Text for analysis:

^^^^

(Editor’s Note: Mad Scientist Laboratory is pleased to present the following guest blog post by Dr. Lydia Kostopoulos, addressing the future of technological information and the tantalizing possible realities they may provide us by 2050.)
The history of technology and its contemporary developments is not a story about technology, it is a story about people, politics and culture. Politics encouraged military technologies to be developed which have had tremendous value for civilian use. Technologies that were too ahead of their cultural times were left behind. As the saying goes ‘need is the mother of all inventions’, and many technological advances have been thanks to the perseverance of people who were determined to solve a problem that affected their life, or that of their loved ones and community. Ultimately, technology starts with people, ideas come from people, and the perception of reality is a human endeavor as well.
The ‘reality’ related technologies that are part of the current and emerging information landscape have the potential to alter the perception of reality, form new digital communities and allegiances, mobilize people, and create reality dissonance. These realities also contribute to the evolving ways that information is consumed, managed, and distributed. There are five components:
1. Real World: Pre-internet real, touch-feel-and-smell world.

^^^^

Problems to solve:
A) According to the guest post on reality technologies, what do technologies that were too ahead of their cultural times end up being?
B) Duplicate the part of the guest post on reality technologies starting at "The history of" and ending at "endeavor as well.".

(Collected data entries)
^^^^

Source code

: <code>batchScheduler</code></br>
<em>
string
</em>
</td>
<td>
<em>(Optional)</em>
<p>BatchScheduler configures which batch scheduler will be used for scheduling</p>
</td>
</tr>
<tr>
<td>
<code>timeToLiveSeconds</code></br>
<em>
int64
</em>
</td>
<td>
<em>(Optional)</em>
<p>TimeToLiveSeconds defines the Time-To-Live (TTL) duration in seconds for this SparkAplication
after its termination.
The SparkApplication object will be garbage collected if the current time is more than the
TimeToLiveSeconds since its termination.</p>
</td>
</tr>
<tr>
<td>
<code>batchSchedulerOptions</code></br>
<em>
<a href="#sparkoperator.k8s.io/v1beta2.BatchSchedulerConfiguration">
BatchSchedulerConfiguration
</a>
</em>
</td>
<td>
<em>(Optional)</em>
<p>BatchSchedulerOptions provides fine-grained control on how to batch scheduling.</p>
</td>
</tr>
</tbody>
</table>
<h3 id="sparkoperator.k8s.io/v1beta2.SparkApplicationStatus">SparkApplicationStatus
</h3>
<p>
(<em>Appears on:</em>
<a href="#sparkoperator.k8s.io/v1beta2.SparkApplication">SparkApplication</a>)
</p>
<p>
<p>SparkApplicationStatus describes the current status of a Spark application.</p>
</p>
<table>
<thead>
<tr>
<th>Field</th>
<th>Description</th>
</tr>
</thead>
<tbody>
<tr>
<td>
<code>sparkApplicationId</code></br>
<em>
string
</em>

^^^^

Solutions per task:
A) They were left behind.

B)
The history of technology and its contemporary developments is not a story about technology, it is a story about people, politics and culture. Politics encouraged military technologies to be developed which have had tremendous value for civilian use. Technologies that were too ahead of their cultural times were left behind. As the saying goes ‘need is the mother of all inventions’, and many technological advances have been thanks to the perseverance of people who were determined to solve a problem that affected their life, or that of their loved ones and community. Ultimately, technology starts with people, ideas come from people, and the perception of reality is a human endeavor as well.